Traditional ML algorithms like SVM, Random Forests, Decision Trees, and Linear Regression typically have a time complexity that scales linearly with the number of samples and features, as indicated by the O(nd) time complexity. This suggests that these models can require significant computational resources for feature engineering and training, especially when dealing with large datasets with numerous features. In contrast, the LSTM model has a time complexity of O(tnd), where the additional time step factor t results in higher computational requirements compared to the traditional ML algorithms. This is due to the complex architecture and sequential data processing capabilities of LSTM networks, which demand extensive computational power during the training phase. Despite the higher training time associated with LSTM, its advantages in accuracy and its capacity to capture temporal dependencies in soil moisture data make it a viable option, even if at a greater computational cost. The trade-off between model performance and computational efficiency is an important consideration when selecting the appropriate machine-learning technique for soil moisture estimation tasks.

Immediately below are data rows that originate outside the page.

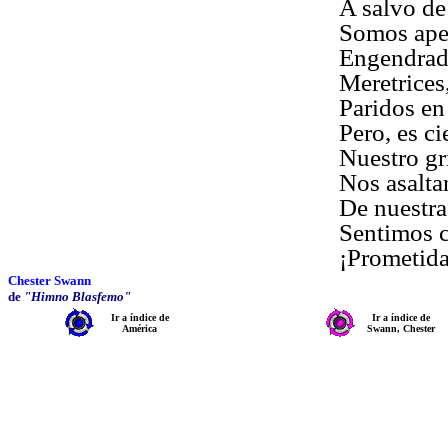
A salvo de
Somos apen
Engendrada
Meretrices
Paridos en
Pero, es ci
Nuestro gri
Nos asalta
De nuestra
Sentimos c
¡Prometida
Chester Swann
de
"Himno Blasfemo"
Ir a índice de
Ir a índice de
América
Swann, Chester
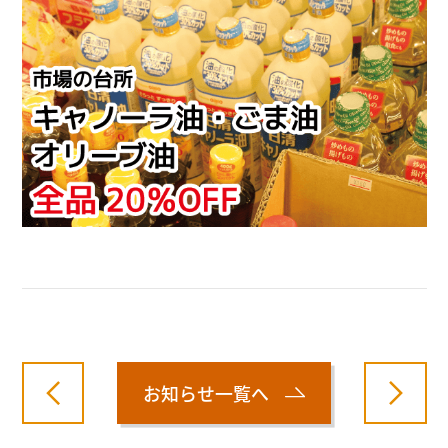
お知らせ一覧へ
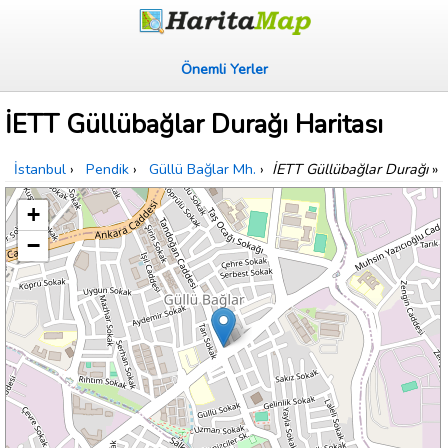
Önemli Yerler
İETT Güllübağlar Durağı Haritası
İstanbul
›
Pendik
›
Güllü Bağlar Mh.
›
İETT Güllübağlar Durağı
»
+
−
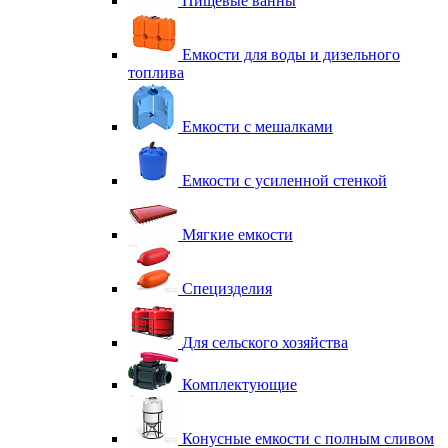
Пищевые ванны
Емкости для воды и дизельного
топлива
Емкости с мешалками
Емкости с усиленной стенкой
Мягкие емкости
Специзделия
Для сельского хозяйства
Комплектующие
Конусные емкости с полным сливом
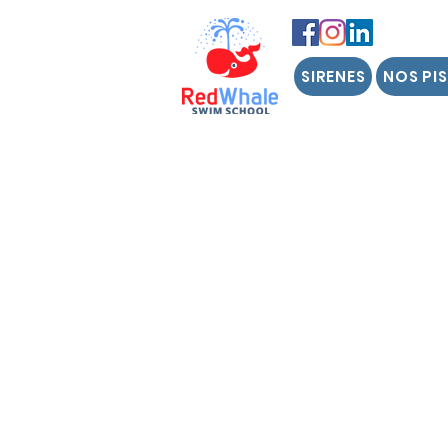
SIRENES
NOS PI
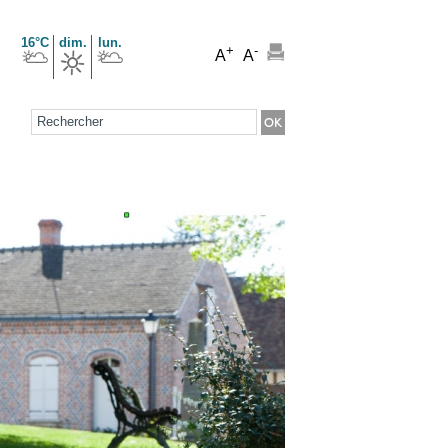
16°C
dim.
lun.
+
-
A
A
Formulaire de recherche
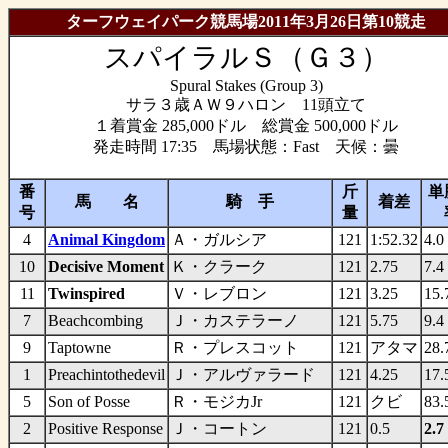
ターフウェイパーク競馬場2011年3月26日第10競走
スパイラルＳ（Ｇ３）
Spural Stakes (Group 3)
サラ３歳ＡＷ９ハロン 11頭立て
１着賞金 285,000ドル 総賞金 500,000ドル
発走時間 17:35 馬場状態：Fast 天候：曇
番
斤
単
馬 名
騎 手
着差
号
量
4
Animal Kingdom
Ａ・ガルシア
121
1:52.32
4.0
10
Decisive Moment
Ｋ・クラーク
121
2.75
7.4
11
Twinspired
Ｖ・レブロン
121
3.25
15.
7
Beachcombing
Ｊ・カステラーノ
121
5.75
9.4
9
Taptowne
Ｒ・プレスコット
121
アタマ
28.
1
Preachintothedevil
Ｊ・アルヴァラード
121
4.25
17.
5
Son of Posse
Ｒ・モジカJr
121
クビ
83.
2
Positive Response
Ｊ・コートン
121
0.5
2.7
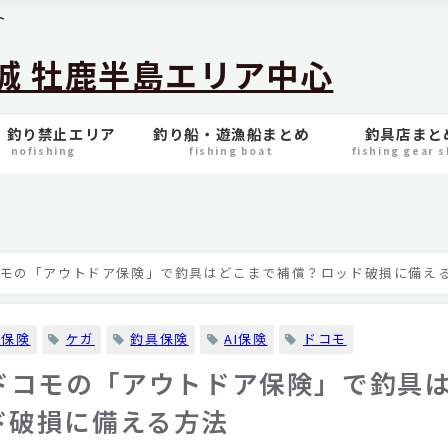
ト
城 牡鹿半島エリア中心
 釣り禁止エリア
釣り船・遊漁船まとめ
釣具店まと
nofishing
fishing boat
fishing gear 
コモの「アウトドア保険」で釣具はどこまで補償？ロッド破損に備え
害保険
ケガ
釣具保険
AI保険
ドコモ
Tドコモの「アウトドア保険」で釣具
ド破損に備える方法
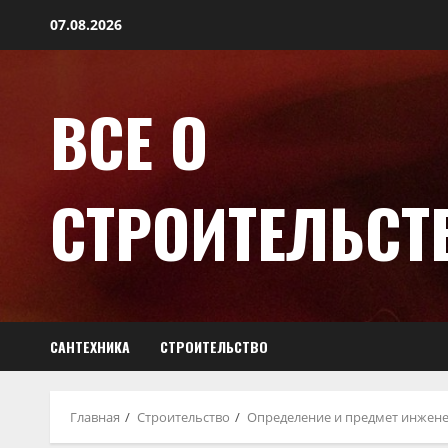
07.08.2026
ВСЕ О
СТРОИТЕЛЬСТ
САНТЕХНИКА
СТРОИТЕЛЬСТВО
Главная
Строительство
Определение и предмет инжен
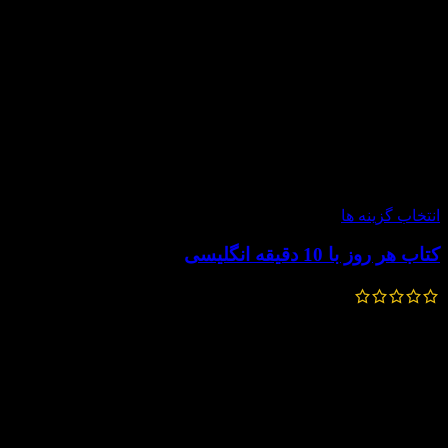
-30%
انتخاب گزینه ها
کتاب هر روز با 10 دقیقه انگلیسی
348,000
تومان
243,600
تومان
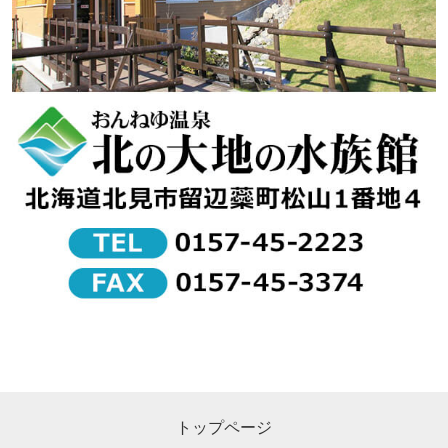
トップページ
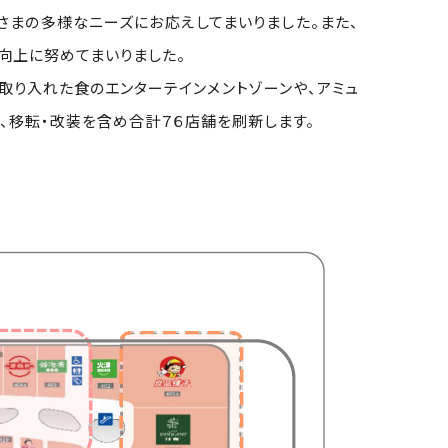
さまの多様なニーズにお応えしてまいりました。また、
向上に努めてまいりました。
取り入れた食のエンターテインメントゾーンや、アミュ
、移転・改装を含め合計７６店舗を刷新します。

6. Conclusions and Future Work
In this study, we have explored the utilization of WSNs in conjunction with ML techniques for advancing soil moisture estimation. By leveraging data from WSNs integrated with remote sensing sources such as satellite observations and ground-based sensors, we have demonstrated the effectiveness of ML models in accurately estimating soil moisture content across various geographical regions. Our analysis reveals that models trained on WSN data supplemented with satellite observations exhibit robust performance in estimating soil moisture levels. Specifically, the LSTM model consistently outperforms other ML algorithms across different regions, achieving lower error rates in terms of MSE, RMSE, MAE, and MAPE. The LSTM’s MSE of 0.06 and MAPE of 2.8% indicate a remarkable performance, suggesting that the predicted outcomes closely align with the actual values. The MSE being close to 0 further underscores the accuracy of the predictions, highlighting the model’s ability to minimize the squared differences between predicted and actual values. This underscores the importance of leveraging WSN-driven data to enhance soil moisture estimation accuracy. The findings of our study hold significant implications for agriculture and environmental management. Using the proposed approach, soil moisture can be estimated more accurately. This precision enables optimized irrigation practices, enhancing water use efficiency and crop yields. Moreover, the timely detection of low soil moisture levels facilitates proactive drought mitigation efforts, safeguarding agricultural productivity and rural livelihoods. Additionally, the insights gained support sustainable land management practices, aiding in ecosystem conservation and resilience-building against climate change impacts. It is important to note that our study does not claim to have provided the “best” model for soil moisture estimation [
10]. Instead, we aim to offer a comprehensive analysis of the performance of different ML and DL models under similar conditions.
Future research can improve soil moisture estimation models by integrating additional data sources like remote sensing satellites, exploring alternative machine learning algorithms, incorporating climate and environmental factors, and evaluating model uncertainty and robustness. The researchers may focus on the deployment of real-time monitoring systems based on WSNs which can enable continuous monitoring of soil moisture levels, facilitating timely interventions and adaptive management practices. Furthermore, conducting comprehensive validation and calibration studies across diverse environmental conditions and geographical regions will be crucial for ensuring the reliability and applicability of WSN-driven soil moisture estimation models in real-world scenarios.